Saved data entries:

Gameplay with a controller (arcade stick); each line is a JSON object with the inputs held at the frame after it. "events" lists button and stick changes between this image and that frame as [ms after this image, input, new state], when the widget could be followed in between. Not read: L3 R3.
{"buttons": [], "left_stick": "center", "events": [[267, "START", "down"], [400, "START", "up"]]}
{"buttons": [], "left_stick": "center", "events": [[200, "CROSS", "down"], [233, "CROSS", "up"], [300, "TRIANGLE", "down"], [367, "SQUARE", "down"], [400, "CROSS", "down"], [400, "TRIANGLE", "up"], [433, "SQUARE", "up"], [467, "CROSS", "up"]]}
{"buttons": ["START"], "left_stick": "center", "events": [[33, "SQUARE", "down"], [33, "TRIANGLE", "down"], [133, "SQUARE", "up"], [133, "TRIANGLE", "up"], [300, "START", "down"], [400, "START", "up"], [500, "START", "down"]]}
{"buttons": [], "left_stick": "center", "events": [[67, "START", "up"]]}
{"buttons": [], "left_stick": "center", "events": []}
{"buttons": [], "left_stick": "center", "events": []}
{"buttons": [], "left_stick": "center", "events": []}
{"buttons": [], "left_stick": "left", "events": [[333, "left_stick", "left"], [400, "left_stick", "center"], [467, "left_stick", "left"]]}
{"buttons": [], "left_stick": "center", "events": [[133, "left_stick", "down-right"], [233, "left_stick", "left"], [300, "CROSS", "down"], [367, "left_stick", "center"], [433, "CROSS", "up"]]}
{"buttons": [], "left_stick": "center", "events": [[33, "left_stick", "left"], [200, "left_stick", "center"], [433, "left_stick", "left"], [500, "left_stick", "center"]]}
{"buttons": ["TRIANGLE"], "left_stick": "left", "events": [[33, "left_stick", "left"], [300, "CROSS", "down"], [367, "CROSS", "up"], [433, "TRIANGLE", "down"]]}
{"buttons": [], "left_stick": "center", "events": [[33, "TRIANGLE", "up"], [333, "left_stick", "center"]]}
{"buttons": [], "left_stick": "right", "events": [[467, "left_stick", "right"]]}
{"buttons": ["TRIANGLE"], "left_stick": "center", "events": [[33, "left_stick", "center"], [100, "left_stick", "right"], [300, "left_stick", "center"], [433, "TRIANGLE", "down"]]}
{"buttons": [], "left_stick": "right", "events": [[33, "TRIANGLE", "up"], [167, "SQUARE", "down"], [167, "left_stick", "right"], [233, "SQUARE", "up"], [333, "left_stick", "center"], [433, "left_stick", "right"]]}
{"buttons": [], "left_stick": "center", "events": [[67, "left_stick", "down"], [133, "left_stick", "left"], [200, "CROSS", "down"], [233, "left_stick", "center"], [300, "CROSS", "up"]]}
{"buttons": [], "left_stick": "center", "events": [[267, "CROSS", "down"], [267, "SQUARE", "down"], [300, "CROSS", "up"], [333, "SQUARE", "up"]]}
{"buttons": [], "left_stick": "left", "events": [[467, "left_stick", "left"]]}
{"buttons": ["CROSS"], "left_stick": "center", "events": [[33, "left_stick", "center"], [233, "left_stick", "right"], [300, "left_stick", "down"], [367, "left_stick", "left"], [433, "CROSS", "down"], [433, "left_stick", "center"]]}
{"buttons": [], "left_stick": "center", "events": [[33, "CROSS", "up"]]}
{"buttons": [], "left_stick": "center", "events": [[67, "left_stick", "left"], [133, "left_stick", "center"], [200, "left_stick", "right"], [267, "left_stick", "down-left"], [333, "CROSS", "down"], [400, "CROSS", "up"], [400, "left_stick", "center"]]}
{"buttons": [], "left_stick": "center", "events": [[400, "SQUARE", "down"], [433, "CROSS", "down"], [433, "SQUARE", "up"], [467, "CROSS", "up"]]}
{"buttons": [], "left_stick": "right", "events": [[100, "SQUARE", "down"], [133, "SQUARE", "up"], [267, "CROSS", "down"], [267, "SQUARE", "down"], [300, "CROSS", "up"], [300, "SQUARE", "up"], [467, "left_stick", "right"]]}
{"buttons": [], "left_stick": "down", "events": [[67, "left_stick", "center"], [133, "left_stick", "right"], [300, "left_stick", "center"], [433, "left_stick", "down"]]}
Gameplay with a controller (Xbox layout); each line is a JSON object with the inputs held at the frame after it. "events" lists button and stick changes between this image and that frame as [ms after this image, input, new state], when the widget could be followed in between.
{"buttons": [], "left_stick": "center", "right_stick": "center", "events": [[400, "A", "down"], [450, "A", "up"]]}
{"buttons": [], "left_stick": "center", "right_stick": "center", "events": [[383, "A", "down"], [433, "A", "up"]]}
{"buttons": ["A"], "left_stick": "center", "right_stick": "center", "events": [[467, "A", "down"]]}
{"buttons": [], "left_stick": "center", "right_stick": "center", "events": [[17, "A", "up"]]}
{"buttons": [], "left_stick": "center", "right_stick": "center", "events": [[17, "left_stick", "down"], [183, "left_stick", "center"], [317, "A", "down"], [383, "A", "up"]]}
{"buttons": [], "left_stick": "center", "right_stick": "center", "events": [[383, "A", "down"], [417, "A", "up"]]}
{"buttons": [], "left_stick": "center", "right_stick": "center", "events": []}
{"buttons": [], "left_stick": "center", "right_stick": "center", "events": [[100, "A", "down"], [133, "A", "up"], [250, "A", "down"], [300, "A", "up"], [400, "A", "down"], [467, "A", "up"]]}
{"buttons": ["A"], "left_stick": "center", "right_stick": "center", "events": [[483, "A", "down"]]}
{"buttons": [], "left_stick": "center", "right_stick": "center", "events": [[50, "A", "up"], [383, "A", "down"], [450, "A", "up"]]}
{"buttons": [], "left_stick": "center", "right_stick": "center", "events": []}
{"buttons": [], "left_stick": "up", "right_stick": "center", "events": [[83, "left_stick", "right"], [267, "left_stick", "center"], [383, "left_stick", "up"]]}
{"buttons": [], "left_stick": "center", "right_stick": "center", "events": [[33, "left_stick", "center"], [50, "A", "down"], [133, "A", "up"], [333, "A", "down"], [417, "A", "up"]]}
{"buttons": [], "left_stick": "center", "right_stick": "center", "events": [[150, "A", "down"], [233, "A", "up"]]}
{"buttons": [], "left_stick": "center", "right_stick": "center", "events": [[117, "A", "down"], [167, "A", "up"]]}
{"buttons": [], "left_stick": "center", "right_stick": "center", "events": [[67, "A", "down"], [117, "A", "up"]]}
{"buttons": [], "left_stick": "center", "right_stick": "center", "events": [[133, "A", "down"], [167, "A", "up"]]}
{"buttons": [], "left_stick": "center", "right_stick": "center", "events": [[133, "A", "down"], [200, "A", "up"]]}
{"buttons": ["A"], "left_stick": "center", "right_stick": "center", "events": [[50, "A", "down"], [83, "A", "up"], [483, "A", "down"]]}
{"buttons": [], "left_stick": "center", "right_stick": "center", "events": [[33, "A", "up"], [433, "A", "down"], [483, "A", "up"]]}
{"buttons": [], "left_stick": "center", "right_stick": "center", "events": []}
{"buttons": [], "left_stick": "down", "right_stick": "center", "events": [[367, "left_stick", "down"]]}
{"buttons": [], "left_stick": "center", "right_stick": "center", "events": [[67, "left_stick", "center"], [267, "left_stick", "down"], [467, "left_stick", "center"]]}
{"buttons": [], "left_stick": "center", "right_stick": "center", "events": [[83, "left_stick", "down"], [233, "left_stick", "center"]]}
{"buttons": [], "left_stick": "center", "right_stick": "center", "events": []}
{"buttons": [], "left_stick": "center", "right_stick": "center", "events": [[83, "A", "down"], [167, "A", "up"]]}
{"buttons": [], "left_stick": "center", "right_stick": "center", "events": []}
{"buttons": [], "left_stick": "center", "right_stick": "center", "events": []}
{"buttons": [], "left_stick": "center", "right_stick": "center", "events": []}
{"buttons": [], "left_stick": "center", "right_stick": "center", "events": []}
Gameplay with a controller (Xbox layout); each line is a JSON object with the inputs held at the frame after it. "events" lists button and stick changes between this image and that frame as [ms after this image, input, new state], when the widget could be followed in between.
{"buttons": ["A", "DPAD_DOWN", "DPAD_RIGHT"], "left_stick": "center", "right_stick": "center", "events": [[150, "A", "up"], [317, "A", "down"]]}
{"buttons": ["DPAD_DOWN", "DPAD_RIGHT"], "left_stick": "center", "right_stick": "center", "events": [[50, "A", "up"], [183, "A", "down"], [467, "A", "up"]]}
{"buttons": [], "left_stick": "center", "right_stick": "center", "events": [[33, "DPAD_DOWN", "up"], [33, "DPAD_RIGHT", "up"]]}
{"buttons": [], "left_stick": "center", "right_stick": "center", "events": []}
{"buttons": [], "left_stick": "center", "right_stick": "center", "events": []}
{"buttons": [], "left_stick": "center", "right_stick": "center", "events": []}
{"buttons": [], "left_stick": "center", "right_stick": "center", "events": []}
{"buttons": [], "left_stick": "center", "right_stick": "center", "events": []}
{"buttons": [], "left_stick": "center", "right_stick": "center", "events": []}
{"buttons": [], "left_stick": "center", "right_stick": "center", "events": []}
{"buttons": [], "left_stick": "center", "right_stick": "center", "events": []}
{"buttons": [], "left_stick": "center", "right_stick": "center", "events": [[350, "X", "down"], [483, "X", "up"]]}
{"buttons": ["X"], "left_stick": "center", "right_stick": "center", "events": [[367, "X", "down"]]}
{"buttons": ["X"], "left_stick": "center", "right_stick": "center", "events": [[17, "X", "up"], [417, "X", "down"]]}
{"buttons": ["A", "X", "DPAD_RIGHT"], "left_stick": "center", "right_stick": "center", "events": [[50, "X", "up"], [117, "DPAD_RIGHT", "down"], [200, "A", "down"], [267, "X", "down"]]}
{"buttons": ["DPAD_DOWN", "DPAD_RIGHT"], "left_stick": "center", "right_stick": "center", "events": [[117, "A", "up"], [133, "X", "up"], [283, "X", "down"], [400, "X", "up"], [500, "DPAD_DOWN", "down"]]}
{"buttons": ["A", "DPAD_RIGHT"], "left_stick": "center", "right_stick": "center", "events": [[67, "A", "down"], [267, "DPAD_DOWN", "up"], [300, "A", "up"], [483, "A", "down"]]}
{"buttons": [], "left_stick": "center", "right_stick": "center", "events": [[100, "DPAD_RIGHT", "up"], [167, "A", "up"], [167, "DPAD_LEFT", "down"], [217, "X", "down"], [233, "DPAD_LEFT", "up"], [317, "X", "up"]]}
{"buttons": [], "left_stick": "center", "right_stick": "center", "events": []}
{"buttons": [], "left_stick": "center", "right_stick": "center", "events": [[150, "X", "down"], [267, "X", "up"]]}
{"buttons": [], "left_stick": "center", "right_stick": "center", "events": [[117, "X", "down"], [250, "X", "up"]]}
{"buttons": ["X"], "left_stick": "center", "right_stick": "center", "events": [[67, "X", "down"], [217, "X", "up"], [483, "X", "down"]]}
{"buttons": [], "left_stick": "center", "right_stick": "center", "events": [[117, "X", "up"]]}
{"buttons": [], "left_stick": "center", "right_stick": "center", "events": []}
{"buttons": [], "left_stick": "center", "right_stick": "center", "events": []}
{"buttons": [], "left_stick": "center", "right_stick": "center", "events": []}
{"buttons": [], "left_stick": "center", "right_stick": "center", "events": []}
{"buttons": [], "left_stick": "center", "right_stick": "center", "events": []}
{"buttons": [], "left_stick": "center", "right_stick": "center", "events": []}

*TASK DETAILS*
Write out every line from the data above that includes "START".

*OUTPUT FOR THIS TASK*
{"buttons": [], "left_stick": "center", "events": [[267, "START", "down"], [400, "START", "up"]]}
{"buttons": ["START"], "left_stick": "center", "events": [[33, "SQUARE", "down"], [33, "TRIANGLE", "down"], [133, "SQUARE", "up"], [133, "TRIANGLE", "up"], [300, "START", "down"], [400, "START", "up"], [500, "START", "down"]]}
{"buttons": [], "left_stick": "center", "events": [[67, "START", "up"]]}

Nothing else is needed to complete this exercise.